From the listing below, reproduce word for word the part that opens with the line containing "organizator. Dupa ce" and closes with the line containing "obligatia de a"; reproduce nothing else.
*** Opening of INFORMATION GIVEN ***
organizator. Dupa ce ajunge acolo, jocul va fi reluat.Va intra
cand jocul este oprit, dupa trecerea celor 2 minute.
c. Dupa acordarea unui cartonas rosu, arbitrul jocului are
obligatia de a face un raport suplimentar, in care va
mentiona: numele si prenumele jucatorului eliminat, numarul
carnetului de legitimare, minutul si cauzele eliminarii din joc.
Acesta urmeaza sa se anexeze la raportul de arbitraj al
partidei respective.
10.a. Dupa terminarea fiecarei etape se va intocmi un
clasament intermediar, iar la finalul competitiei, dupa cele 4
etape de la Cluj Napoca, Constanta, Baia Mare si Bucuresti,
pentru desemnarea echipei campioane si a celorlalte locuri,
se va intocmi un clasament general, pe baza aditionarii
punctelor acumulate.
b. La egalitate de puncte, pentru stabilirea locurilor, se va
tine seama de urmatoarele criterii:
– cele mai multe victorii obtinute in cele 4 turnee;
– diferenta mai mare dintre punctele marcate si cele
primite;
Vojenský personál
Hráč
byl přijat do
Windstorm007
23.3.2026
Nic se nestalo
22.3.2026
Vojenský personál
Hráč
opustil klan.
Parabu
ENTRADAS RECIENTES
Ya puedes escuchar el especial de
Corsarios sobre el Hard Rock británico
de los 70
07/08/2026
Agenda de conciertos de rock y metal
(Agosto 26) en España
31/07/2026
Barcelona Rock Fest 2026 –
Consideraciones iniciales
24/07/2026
*** Close of INFORMATION GIVEN ***
*** Opening of INFORMATION GIVEN ***
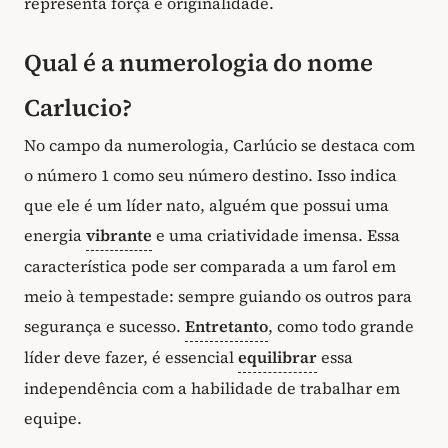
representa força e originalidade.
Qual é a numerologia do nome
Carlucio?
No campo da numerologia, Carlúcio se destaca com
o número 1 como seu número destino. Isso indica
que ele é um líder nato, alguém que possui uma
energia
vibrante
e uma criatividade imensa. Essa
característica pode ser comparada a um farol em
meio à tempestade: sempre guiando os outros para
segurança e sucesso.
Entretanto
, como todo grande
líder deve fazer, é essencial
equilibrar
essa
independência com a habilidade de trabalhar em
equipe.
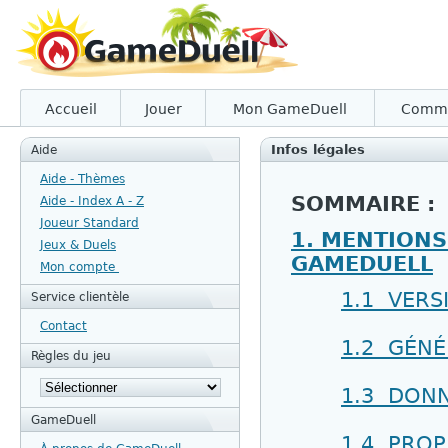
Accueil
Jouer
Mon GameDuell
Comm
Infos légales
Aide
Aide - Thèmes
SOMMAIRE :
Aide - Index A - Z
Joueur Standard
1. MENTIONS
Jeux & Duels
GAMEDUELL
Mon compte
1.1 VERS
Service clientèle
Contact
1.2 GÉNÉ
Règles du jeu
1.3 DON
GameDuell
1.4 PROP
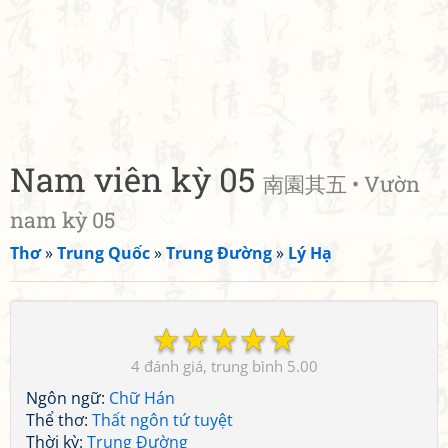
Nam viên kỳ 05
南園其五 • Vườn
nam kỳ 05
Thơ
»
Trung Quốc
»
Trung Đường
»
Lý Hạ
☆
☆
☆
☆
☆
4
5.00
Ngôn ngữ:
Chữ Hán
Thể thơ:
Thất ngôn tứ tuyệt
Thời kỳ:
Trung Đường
*** Close of INFORMATION GIVEN ***
PROBLEM SOLUTION:
organizator. Dupa ce ajunge acolo, jocul va fi reluat.Va intra
cand jocul este oprit, dupa trecerea celor 2 minute.
c. Dupa acordarea unui cartonas rosu, arbitrul jocului are
obligatia de a face un raport suplimentar, in care va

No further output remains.